▶ [What to produce]: From top to bottom, return the listing exactly as it appears, omitting its images.

== Input data ==

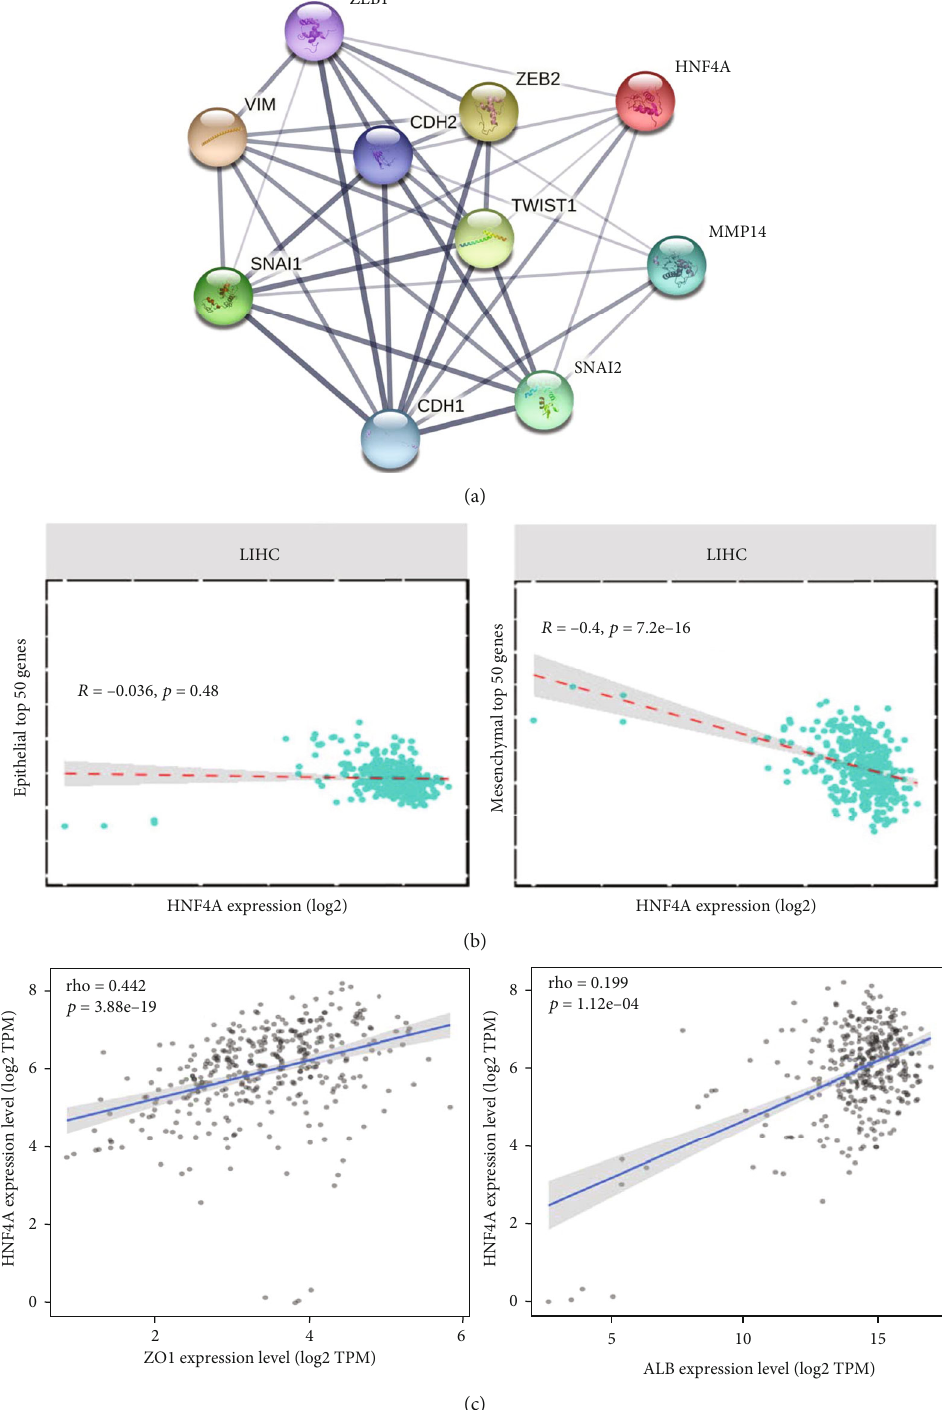
Figure 5: In silico data analysis. (a) Analysis of protein-protein interaction (PPI) between HNF4 a and classical EMT-related proteins highlighting a strong association between HNF4 a and CDH1, SNAI1, SNAI2, and ZEB2. (b) Correlation coe ffi cient analysis between expression of HNF4 a and top 50 epithelial and mesenchymal genes derived from (PMID: 25214461) across liver carcinoma samples ( n = 372 ). These results indicate a strong negative association ( R = − 0 : 4 ) between the upregulation of HNF4a expression and the reduction of mesenchymal-related genes involved in EMT program. Compared to the mesenchymal genes, a weak negative association ( R = − 0 : 036 ) was observed between HNF4a expression and epithelial genes. These results highlighted that induction of HNF4a might suppress the mesenchymal phenotype and deteriorate the metastatic capacity of liver carcinoma cells. (c) The scatter plot depicts positive association between HNF4a and the expression levels of ZO1 and ALB across 372 liver carcinoma samples from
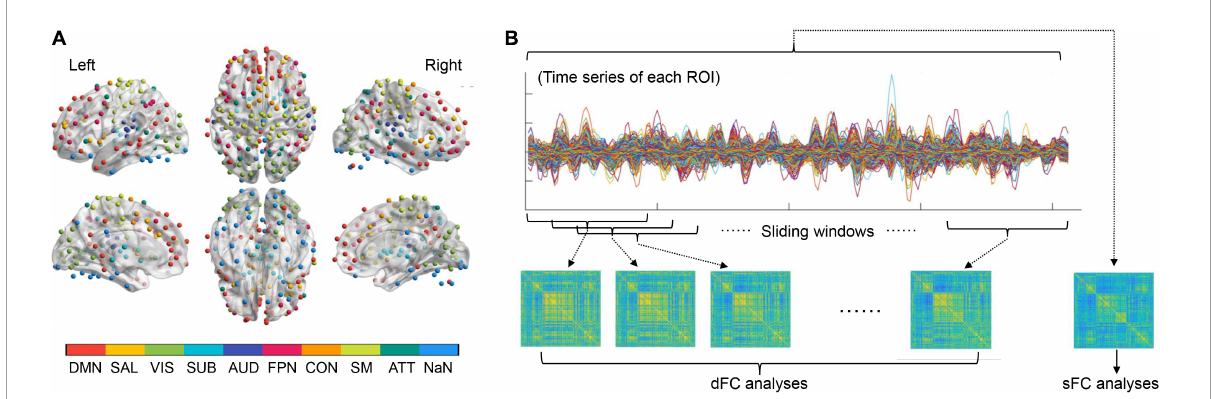
FIGURE1 (A) The regions of interests (ROIs) used to define the brain nodes and their subnetwork assignments. (B) A summary of procedures for static functional connectivity (sFC) and dynamic functional connectivity (dFC) analyses (see details in the Methods section). ATT, attention subnetwork; AUD, auditory subnetwork; CON, cinguloopercular subnetwork; DMN, default-mode subnetwork; FPN, frontoparietal subnetwork; NaN, unassigned; SAL, salience subnetwork; SM, sensorimotor subnetwork; SUB, subcortical subnetwork; VIS, visual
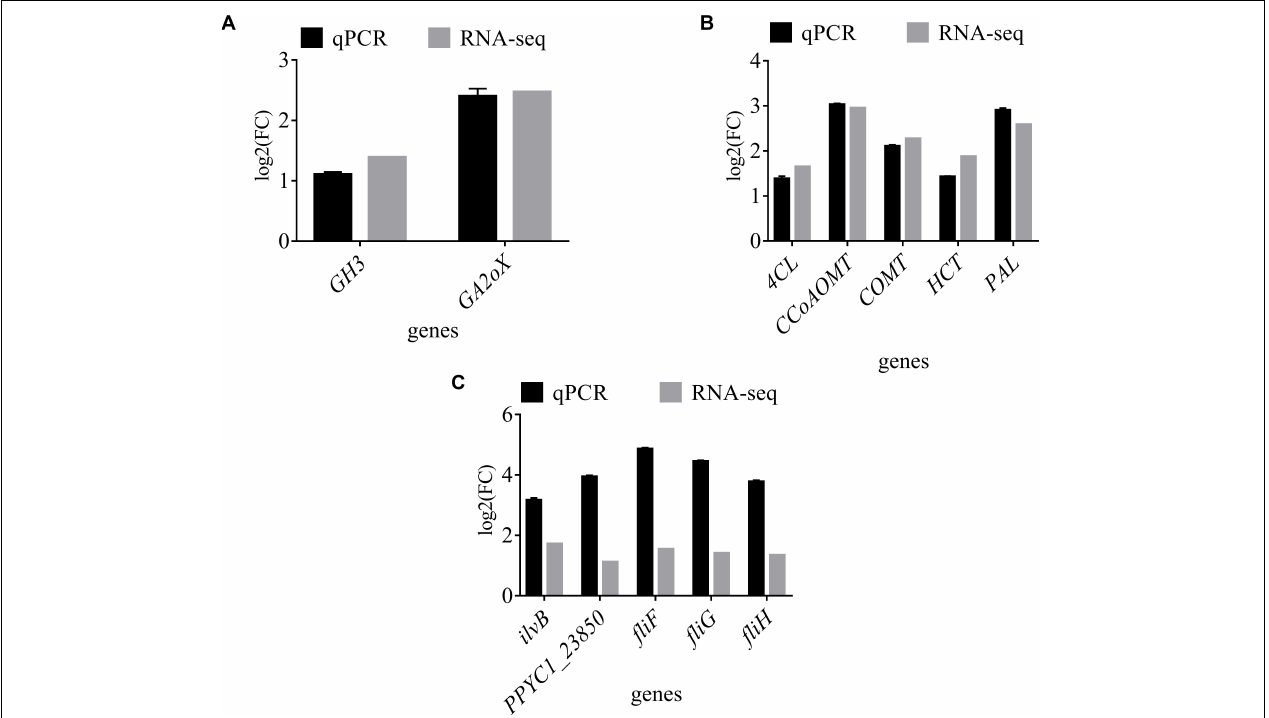
FIGURE 6 | RT-qPCR assay of genes in tobacco and YC0136. Fluorescence RT-qPCR to verify the accuracy of the transcriptome data. One microgram of purified total RNA was used as template for first-strand cDNA synthesis. Several genes from RNA-seq were selected for amplification by SYBR green RT-qPCR. The GAPDH gene of strain YC0136 and the actin gene of tobacco were selected as references. Relative expression levels were calculated using the delta-delta Ct method. (A) RT-qPCR results for genes related to plant hormone transduction in tobacco. (B) RT-qPCR results for genes related to phenylpropane compound metabolism in tobacco. (C) RT-qPCR results for genes in strain YC0136. Three biological replicates were carried out, and three technical replicates were performed. Error bars indicate the SD from the mean.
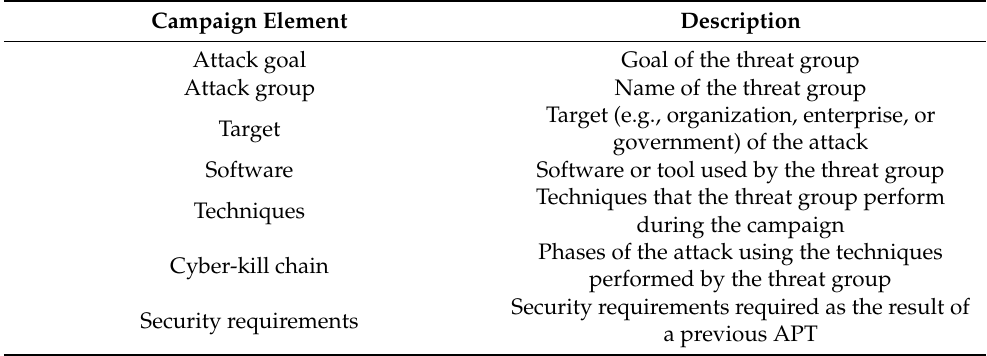
Table 4. Elements of an attack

===

▶ [Response]:
Figure 5: In silico data analysis. (a) Analysis of protein-protein interaction (PPI) between HNF4 a and classical EMT-related proteins highlighting a strong association between HNF4 a and CDH1, SNAI1, SNAI2, and ZEB2. (b) Correlation coe ffi cient analysis between expression of HNF4 a and top 50 epithelial and mesenchymal genes derived from (PMID: 25214461) across liver carcinoma samples ( n = 372 ). These results indicate a strong negative association ( R = − 0 : 4 ) between the upregulation of HNF4a expression and the reduction of mesenchymal-related genes involved in EMT program. Compared to the mesenchymal genes, a weak negative association ( R = − 0 : 036 ) was observed between HNF4a expression and epithelial genes. These results highlighted that induction of HNF4a might suppress the mesenchymal phenotype and deteriorate the metastatic capacity of liver carcinoma cells. (c) The scatter plot depicts positive association between HNF4a and the expression levels of ZO1 and ALB across 372 liver carcinoma samples from
FIGURE1 (A) The regions of interests (ROIs) used to define the brain nodes and their subnetwork assignments. (B) A summary of procedures for static functional connectivity (sFC) and dynamic functional connectivity (dFC) analyses (see details in the Methods section). ATT, attention subnetwork; AUD, auditory subnetwork; CON, cinguloopercular subnetwork; DMN, default-mode subnetwork; FPN, frontoparietal subnetwork; NaN, unassigned; SAL, salience subnetwork; SM, sensorimotor subnetwork; SUB, subcortical subnetwork; VIS, visual
FIGURE 6 | RT-qPCR assay of genes in tobacco and YC0136. Fluorescence RT-qPCR to verify the accuracy of the transcriptome data. One microgram of purified total RNA was used as template for first-strand cDNA synthesis. Several genes from RNA-seq were selected for amplification by SYBR green RT-qPCR. The GAPDH gene of strain YC0136 and the actin gene of tobacco were selected as references. Relative expression levels were calculated using the delta-delta Ct method. (A) RT-qPCR results for genes related to plant hormone transduction in tobacco. (B) RT-qPCR results for genes related to phenylpropane compound metabolism in tobacco. (C) RT-qPCR results for genes in strain YC0136. Three biological replicates were carried out, and three technical replicates were performed. Error bars indicate the SD from the mean.
Table 4. Elements of an attack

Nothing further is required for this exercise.